The room was very quiet. Angers walked around, pulled the Luger from his belt, laid it on the television set. Betty watched him.

“Please sit down, Betty,” I said. I took her arm and led her over to the couch. We sat down. Angers paced the room. Finally he went over to the valise, picked it up, and flopped it on a chair. He opened it, took out the roll of paper and the bottle of whisky, and placed them on the floor. Then he shut the valise and took it out into the hall.

“Do as he says,” I told Betty quickly. I couldn’t tell her any more because he returned to the room.

The house was very still. Lillian sat over there with her legs crossed and stared at the purse she held in her lap. Angers picked up the roll of blueprints and placed them on the mantel over the fireplace, then he went back and sat down in the chair. He reached for the bottle of whisky, uncapped it, and drank. Then he capped it and set it on the floor again.

Betty and I sat there on the couch.

She said, “But Steve!”

“Yes.”

“All right. I’ll go get something to eat.”

“Not yet,” Angers said. “Sit still a minute. I want to tell you something, Mrs. Graham. I forgot.”

His face was as expressionless as ever. His white shirt was soaked with sweat. The Luger was within reach of his arm on top of the television set.

“When will your husband be home, Mrs. Graham?”

“Oh, God, I don’t know! In an hour or so.”

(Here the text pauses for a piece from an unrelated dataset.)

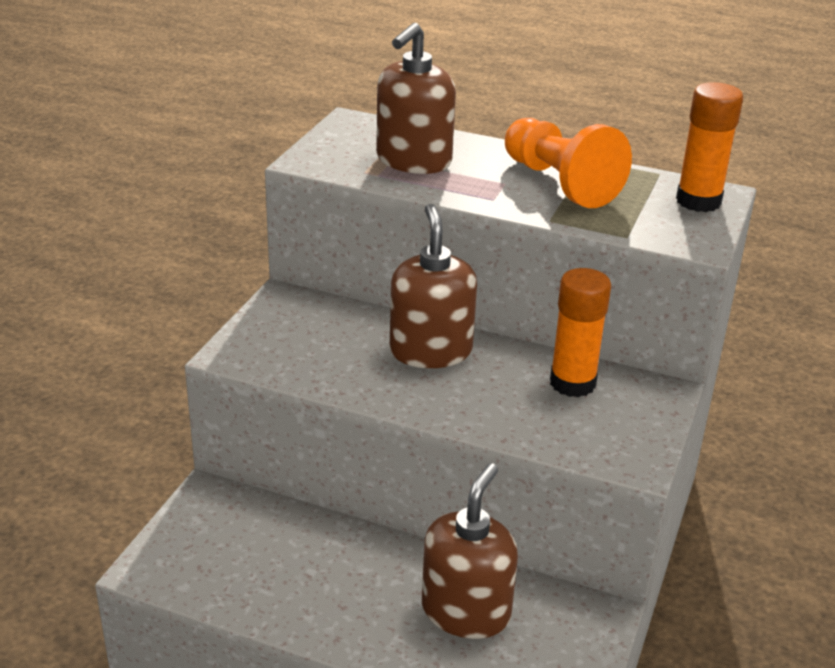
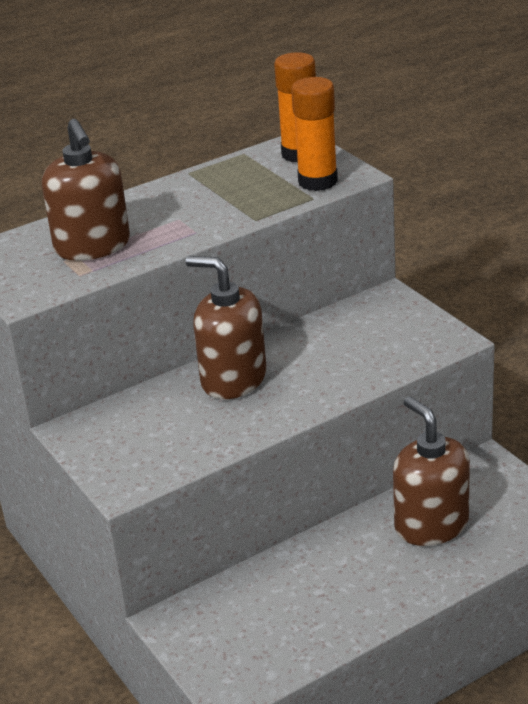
camera: 50 degrees left, 0 degrees up
(559, 183) = (208, 196): orange pawn -> none
(572, 383) = (341, 330): orange glue stick -> orange glue stick (317, 181)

“I see. Well, Mrs. Graham, I don’t think you’d better fix us anything to eat.”

“But I thought you said—”

“We’ll wait for your husband.”

“Steve!” She turned to me. “What is this?”

“I don’t want to have to kill you, Mrs. Graham,” Angers said. “But please, keep an even temper, will you?”

“Steve!” Betty said. She was getting a little harried now, wild. “If this is a joke, you’ve worn it thin. I can laugh at anything, but this is getting to be too much, Steve. What is this?”

“Try to listen,” I told her. “And believe. Mr. Angers has already killed two people today, Betty. Please relax and do as he says.” I didn’t look at Angers. I didn’t know how he’d take it. Lillian kept right on staring at her purse.

“Killed? Killed?” Betty said. Her eyes were big and round, and the fright that was in Lillian was beginning to show in Betty now. It was a peculiar thing, how you could tell when they began to see the truth. The fear wormed its way slowly into their eyes, and you knew they began to get it. Betty wasn’t the type of person to sit down and take things as they came. She had to have her finger in the pie. And if the pie wasn’t just right, she’d want to bake another one. So she’d want to change this. But the fear was there and she kept trying to push it back, not to believe in what she couldn’t help believing. These things didn’t happen to you! You read about them in the newspapers, or you maybe heard it over the radio. But they never happened to you. They weren’t real. They never happened.

“You mean this man hasn’t let you go see Ruby at the hospital?” Betty asked.

“He doesn’t think it’s necessary,” I told her. “It’s not the important thing, right now.”

Betty ran a hand across her forehead. Her tone was beginning to change now. I had been quite serious in everything I said and she was slowly, very slowly, beginning to get it.

Her hand dropped and she stared across the room at nothing.

“Steve,” Angers said, “we’ll wait for Mrs. Graham’s husband before I show you the blueprints. I don’t like interruptions.”

“Sure.”

Betty rose slowly. She looked at me, then started walking across the room.

“Where are you going, Mrs. Graham?” Angers said.

“Just out here,” she said. “It’s my house. If I want to walk around in my own house, I guess I will.”